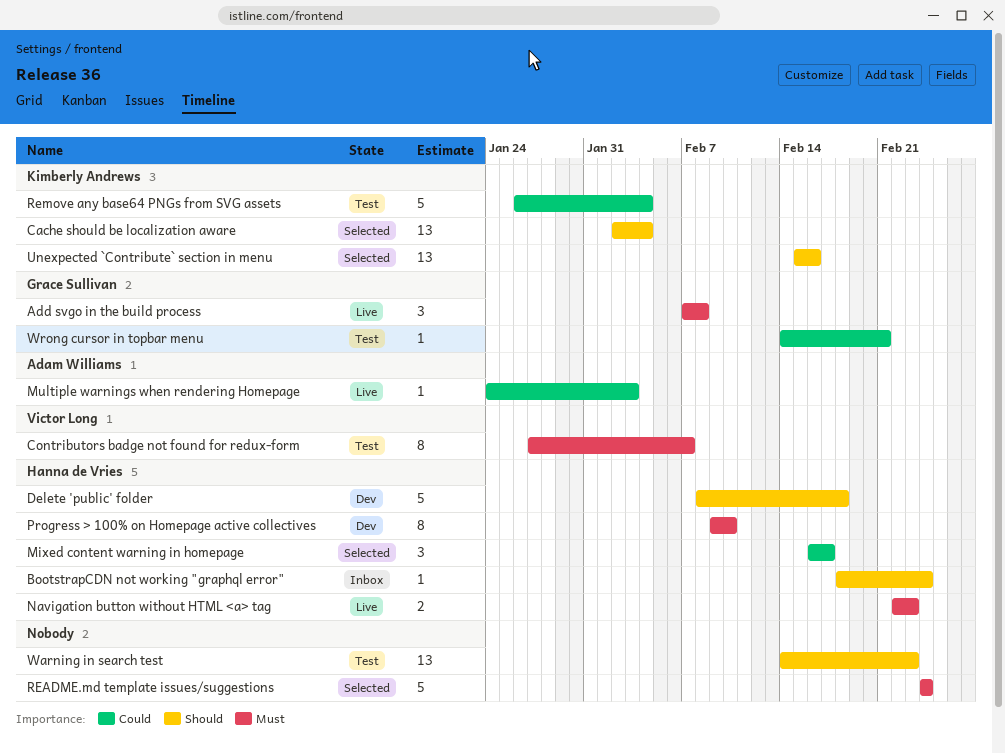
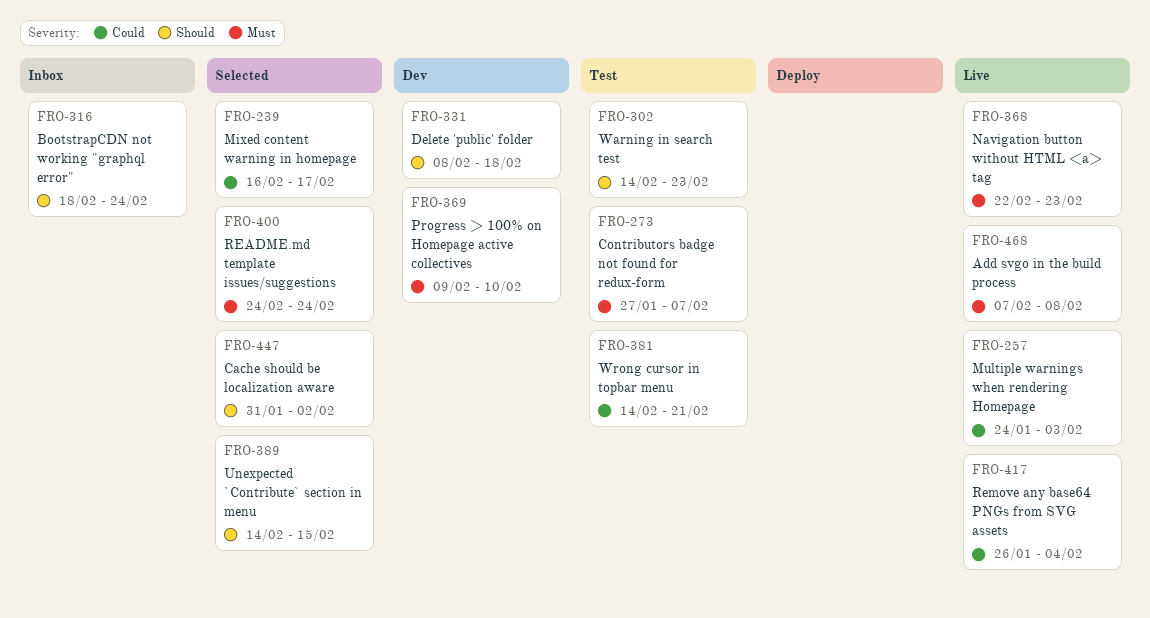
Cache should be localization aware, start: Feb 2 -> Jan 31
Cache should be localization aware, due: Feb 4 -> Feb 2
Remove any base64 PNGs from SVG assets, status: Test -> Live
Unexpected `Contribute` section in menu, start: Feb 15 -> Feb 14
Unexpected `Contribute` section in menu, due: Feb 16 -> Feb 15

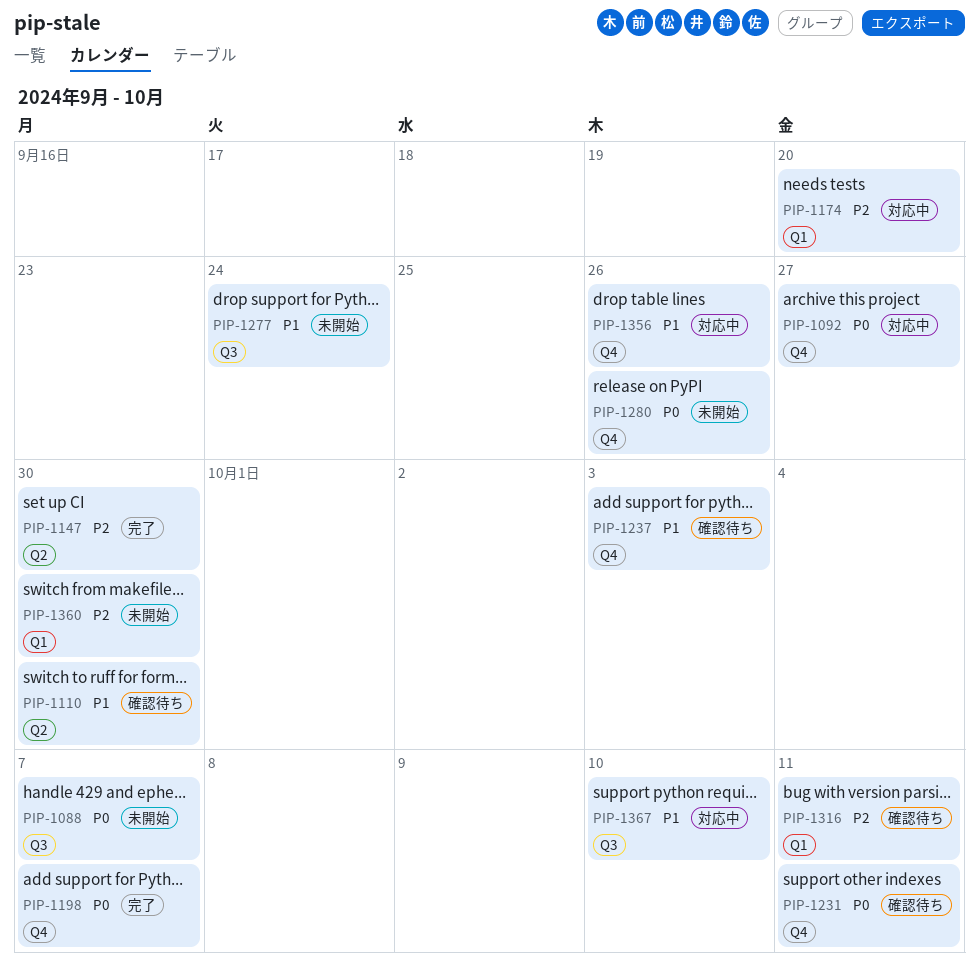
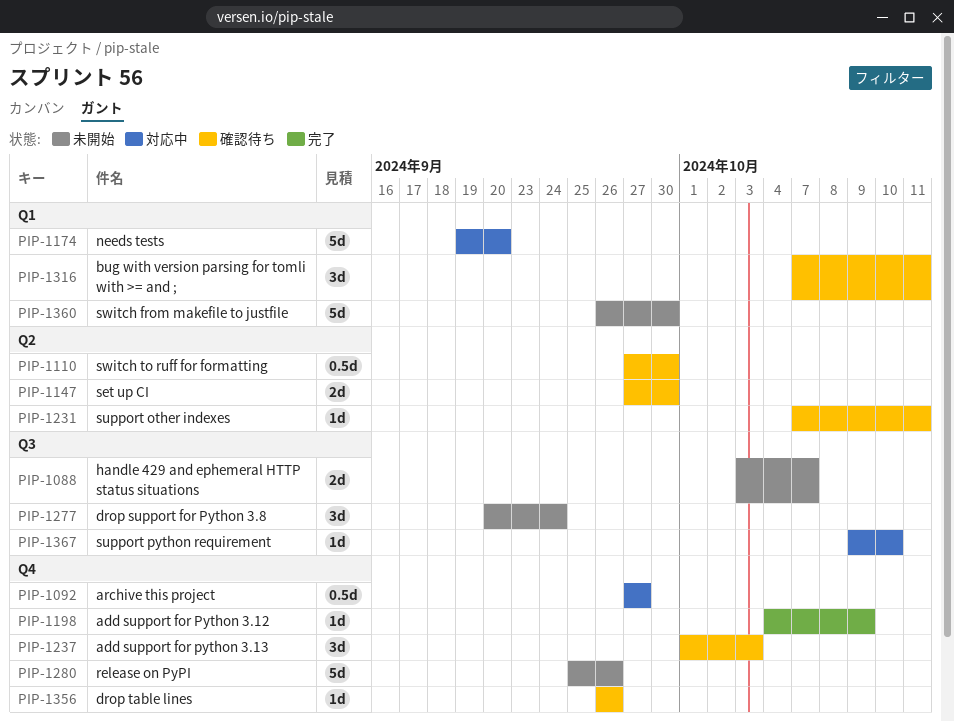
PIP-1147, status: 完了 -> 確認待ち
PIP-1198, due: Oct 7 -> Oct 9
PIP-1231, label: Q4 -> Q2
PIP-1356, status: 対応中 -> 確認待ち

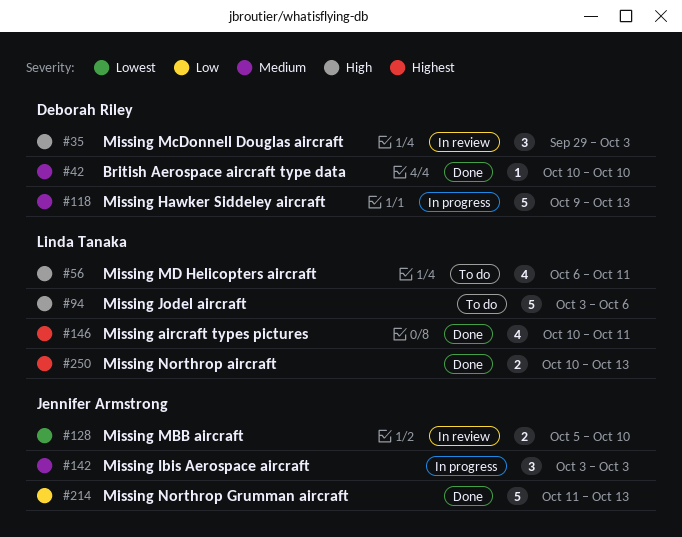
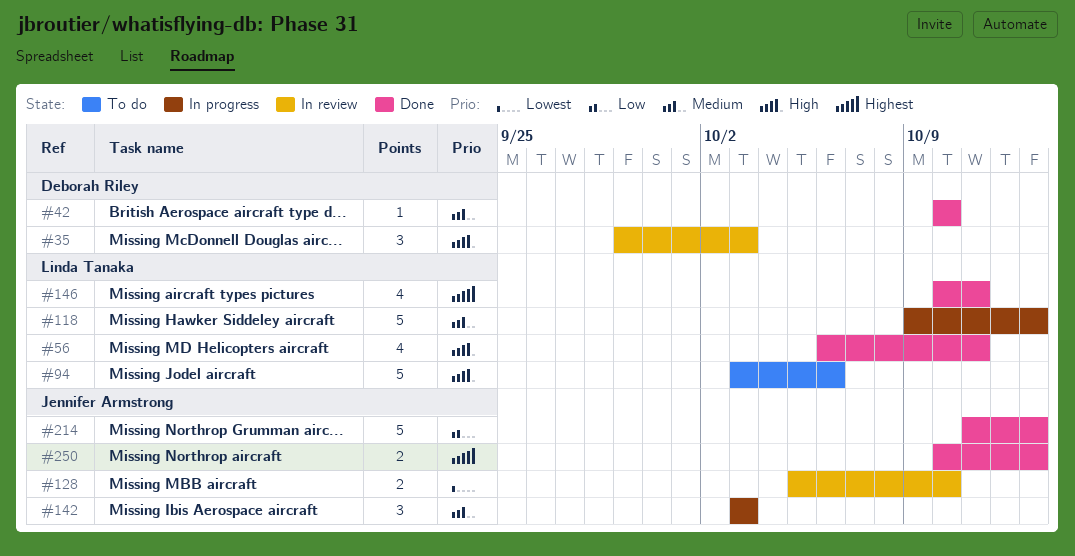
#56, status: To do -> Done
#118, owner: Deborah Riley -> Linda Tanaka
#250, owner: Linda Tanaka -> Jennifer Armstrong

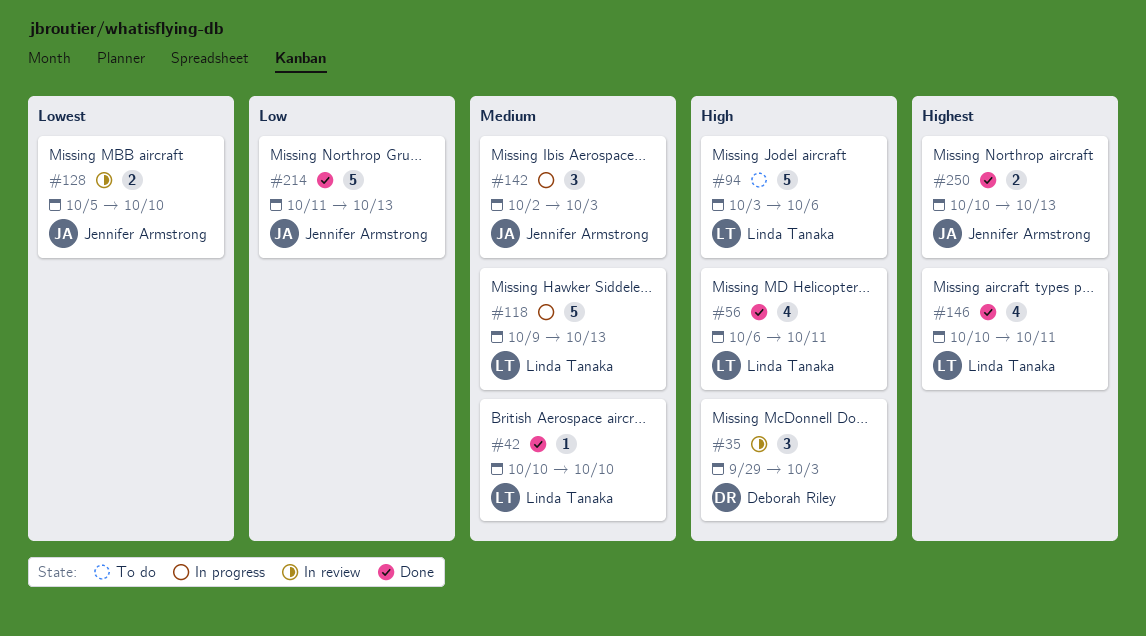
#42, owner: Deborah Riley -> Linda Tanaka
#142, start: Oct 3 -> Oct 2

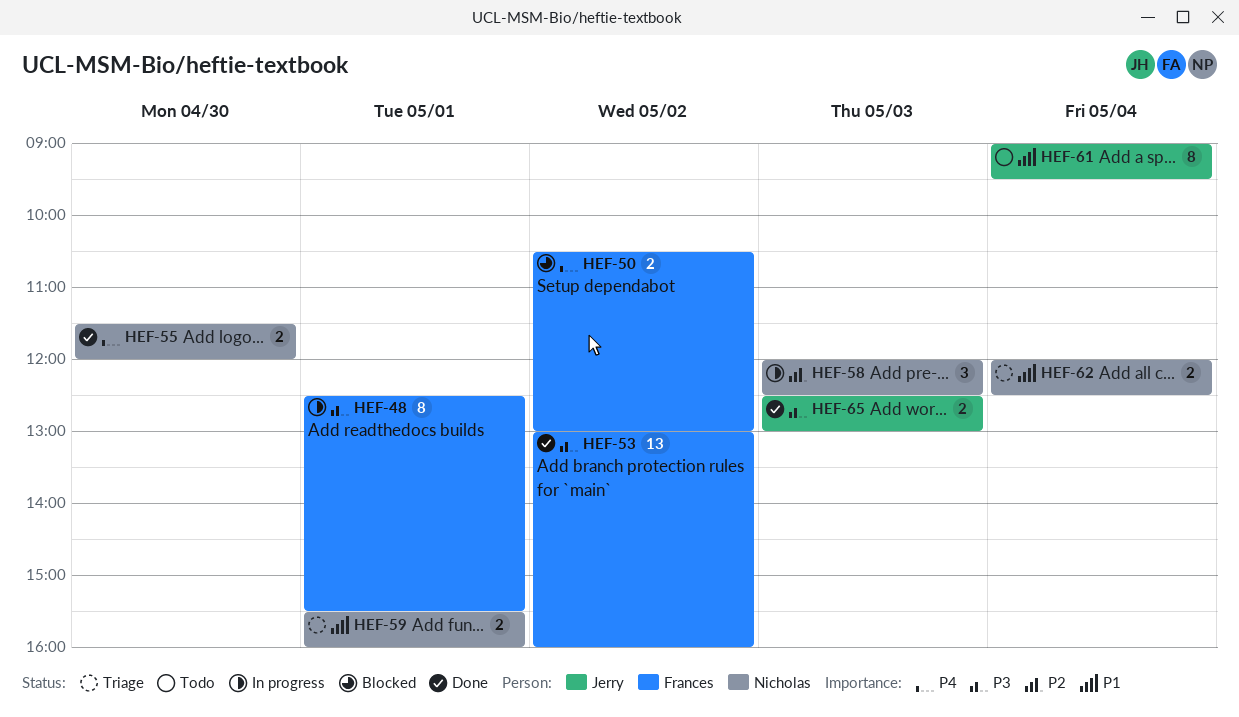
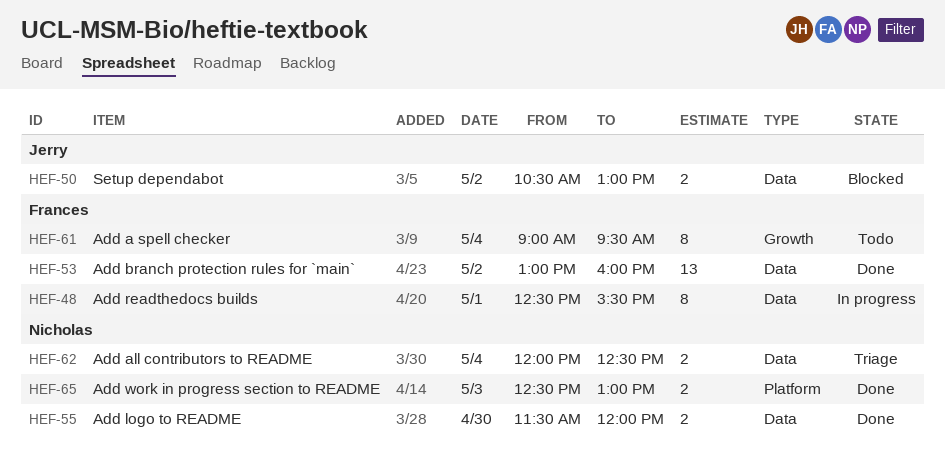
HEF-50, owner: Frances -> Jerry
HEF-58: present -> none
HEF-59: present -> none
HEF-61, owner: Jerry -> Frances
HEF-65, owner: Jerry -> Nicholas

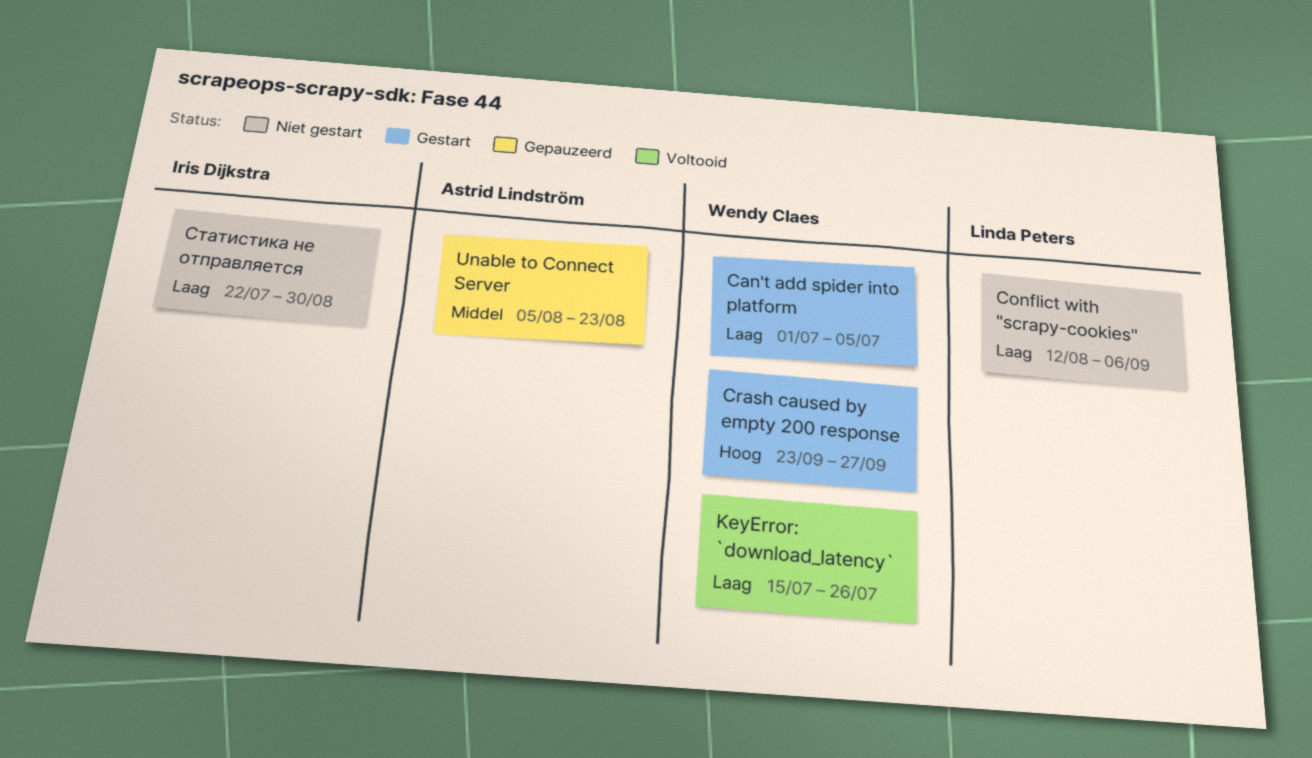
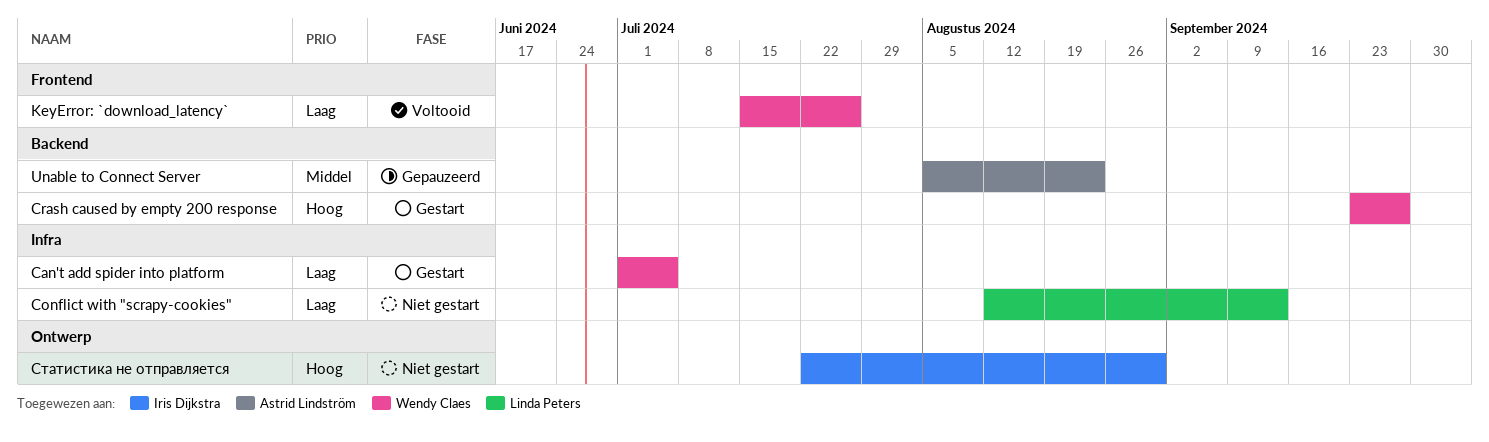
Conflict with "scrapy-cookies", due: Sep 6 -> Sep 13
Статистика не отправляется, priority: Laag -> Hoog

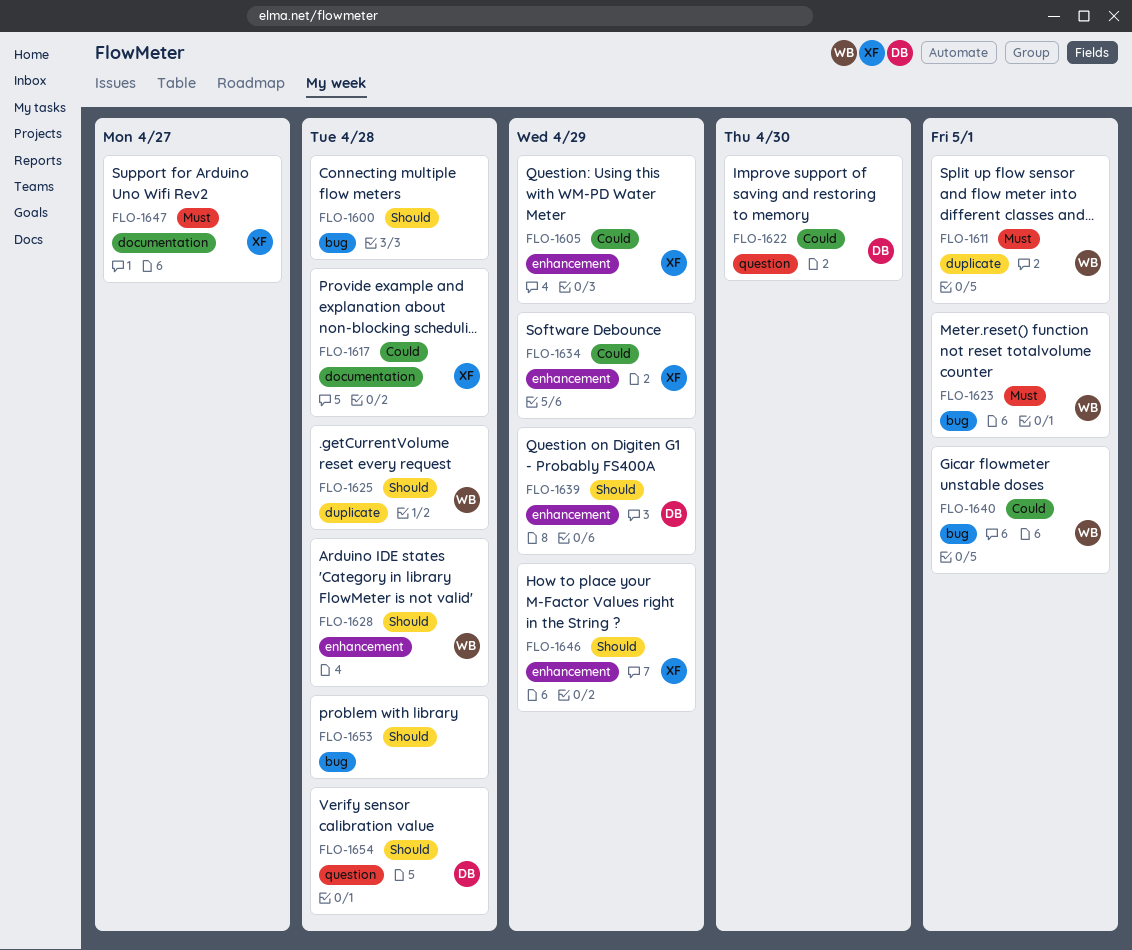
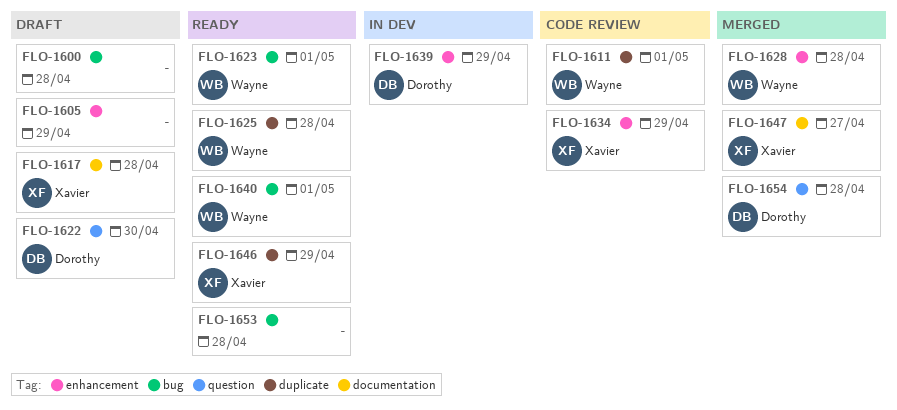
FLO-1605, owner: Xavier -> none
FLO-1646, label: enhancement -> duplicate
----------
*Directive*. Write out the whole listing exactly as it appears, and omit the pictures.

*Your solution*.
Cache should be localization aware, start: Feb 2 -> Jan 31
Cache should be localization aware, due: Feb 4 -> Feb 2
Remove any base64 PNGs from SVG assets, status: Test -> Live
Unexpected `Contribute` section in menu, start: Feb 15 -> Feb 14
Unexpected `Contribute` section in menu, due: Feb 16 -> Feb 15

PIP-1147, status: 完了 -> 確認待ち
PIP-1198, due: Oct 7 -> Oct 9
PIP-1231, label: Q4 -> Q2
PIP-1356, status: 対応中 -> 確認待ち

#56, status: To do -> Done
#118, owner: Deborah Riley -> Linda Tanaka
#250, owner: Linda Tanaka -> Jennifer Armstrong

#42, owner: Deborah Riley -> Linda Tanaka
#142, start: Oct 3 -> Oct 2

HEF-50, owner: Frances -> Jerry
HEF-58: present -> none
HEF-59: present -> none
HEF-61, owner: Jerry -> Frances
HEF-65, owner: Jerry -> Nicholas

Conflict with "scrapy-cookies", due: Sep 6 -> Sep 13
Статистика не отправляется, priority: Laag -> Hoog

FLO-1605, owner: Xavier -> none
FLO-1646, label: enhancement -> duplicate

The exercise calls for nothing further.